**What needs to be done**:
Could you reproduce, word for word, everything below from the line containing "middle mcp: (61, 258)" down to the line containing "index tip: (326, 679)", with both of those lines included and no others?
Start of Block
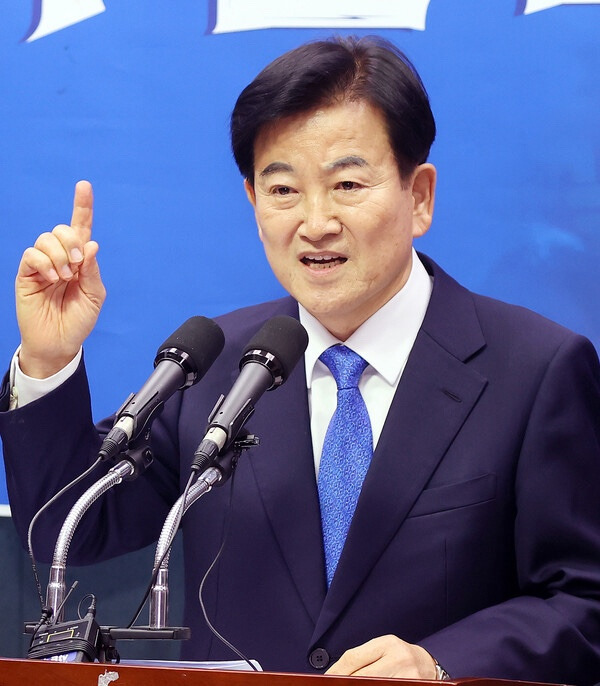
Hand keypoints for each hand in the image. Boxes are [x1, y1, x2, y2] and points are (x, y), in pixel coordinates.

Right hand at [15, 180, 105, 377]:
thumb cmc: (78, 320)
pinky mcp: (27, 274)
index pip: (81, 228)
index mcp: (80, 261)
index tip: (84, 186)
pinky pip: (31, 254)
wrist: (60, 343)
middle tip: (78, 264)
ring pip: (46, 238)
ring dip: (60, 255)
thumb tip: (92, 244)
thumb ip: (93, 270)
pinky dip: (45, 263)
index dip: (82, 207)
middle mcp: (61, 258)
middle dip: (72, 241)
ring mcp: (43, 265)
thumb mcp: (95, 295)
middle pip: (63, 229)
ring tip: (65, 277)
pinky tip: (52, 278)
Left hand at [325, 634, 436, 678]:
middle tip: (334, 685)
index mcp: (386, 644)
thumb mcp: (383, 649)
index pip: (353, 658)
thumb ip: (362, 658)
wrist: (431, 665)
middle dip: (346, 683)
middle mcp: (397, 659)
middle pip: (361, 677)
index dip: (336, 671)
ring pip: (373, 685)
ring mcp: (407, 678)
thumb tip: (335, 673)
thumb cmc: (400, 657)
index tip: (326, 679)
End of Block
Start of Block
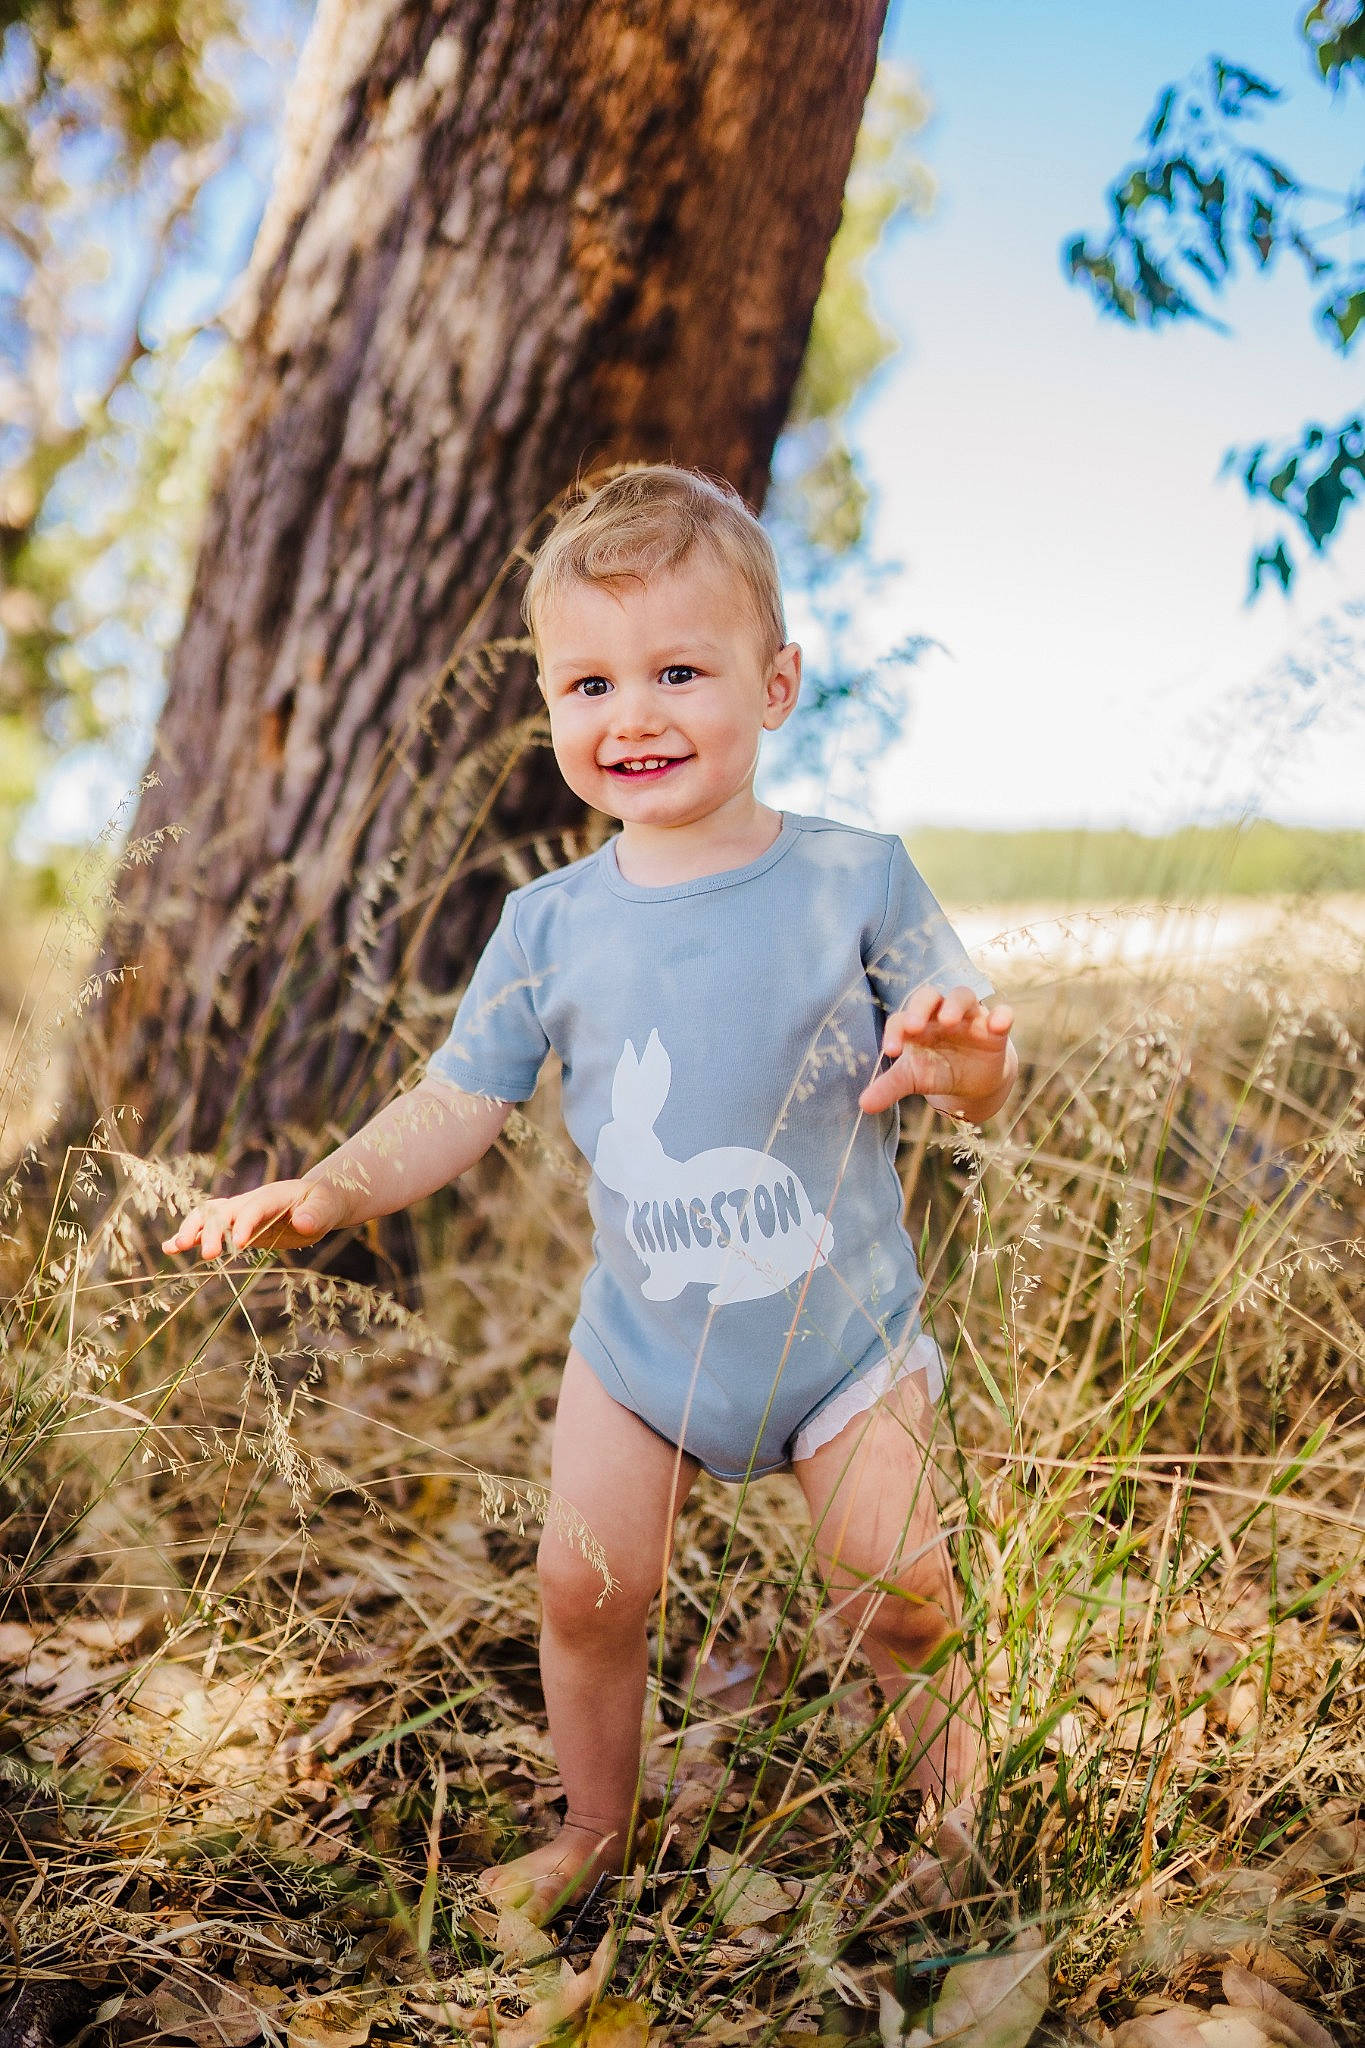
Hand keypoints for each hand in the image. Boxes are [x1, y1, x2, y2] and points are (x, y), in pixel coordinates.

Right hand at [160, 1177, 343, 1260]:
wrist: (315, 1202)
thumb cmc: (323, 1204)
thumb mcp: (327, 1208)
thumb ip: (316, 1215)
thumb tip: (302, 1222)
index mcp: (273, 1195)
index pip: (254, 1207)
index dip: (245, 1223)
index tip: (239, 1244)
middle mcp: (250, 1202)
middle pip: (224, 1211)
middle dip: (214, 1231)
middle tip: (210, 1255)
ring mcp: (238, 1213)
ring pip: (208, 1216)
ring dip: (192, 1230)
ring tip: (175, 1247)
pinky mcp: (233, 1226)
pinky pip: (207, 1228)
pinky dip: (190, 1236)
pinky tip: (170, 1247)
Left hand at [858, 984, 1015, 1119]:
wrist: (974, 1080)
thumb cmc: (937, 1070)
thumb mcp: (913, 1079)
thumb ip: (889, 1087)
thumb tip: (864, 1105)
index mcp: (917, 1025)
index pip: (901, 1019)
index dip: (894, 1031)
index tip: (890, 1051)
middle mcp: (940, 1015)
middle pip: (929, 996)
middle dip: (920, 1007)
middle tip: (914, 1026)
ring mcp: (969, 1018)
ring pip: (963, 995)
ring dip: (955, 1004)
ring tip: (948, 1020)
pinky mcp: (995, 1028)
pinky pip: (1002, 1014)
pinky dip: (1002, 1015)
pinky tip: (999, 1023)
End of Block
**Exercise response**:
middle mcp: (61, 258)
middle dip: (72, 241)
ring mcp: (43, 265)
thumb mcp: (95, 295)
middle pip: (63, 229)
ring tip: (65, 277)
pinky tip: (52, 278)
Left hand at [325, 634, 436, 678]:
middle tip: (334, 685)
index mcp: (386, 644)
thumb mcp: (383, 649)
index pip: (353, 658)
thumb ip: (362, 658)
wrist: (431, 665)
middle dip: (346, 683)
middle mcp: (397, 659)
middle pip: (361, 677)
index dip: (336, 671)
ring pip: (373, 685)
ring mcp: (407, 678)
thumb tip: (335, 673)
thumb cmc: (400, 657)
index tip: (326, 679)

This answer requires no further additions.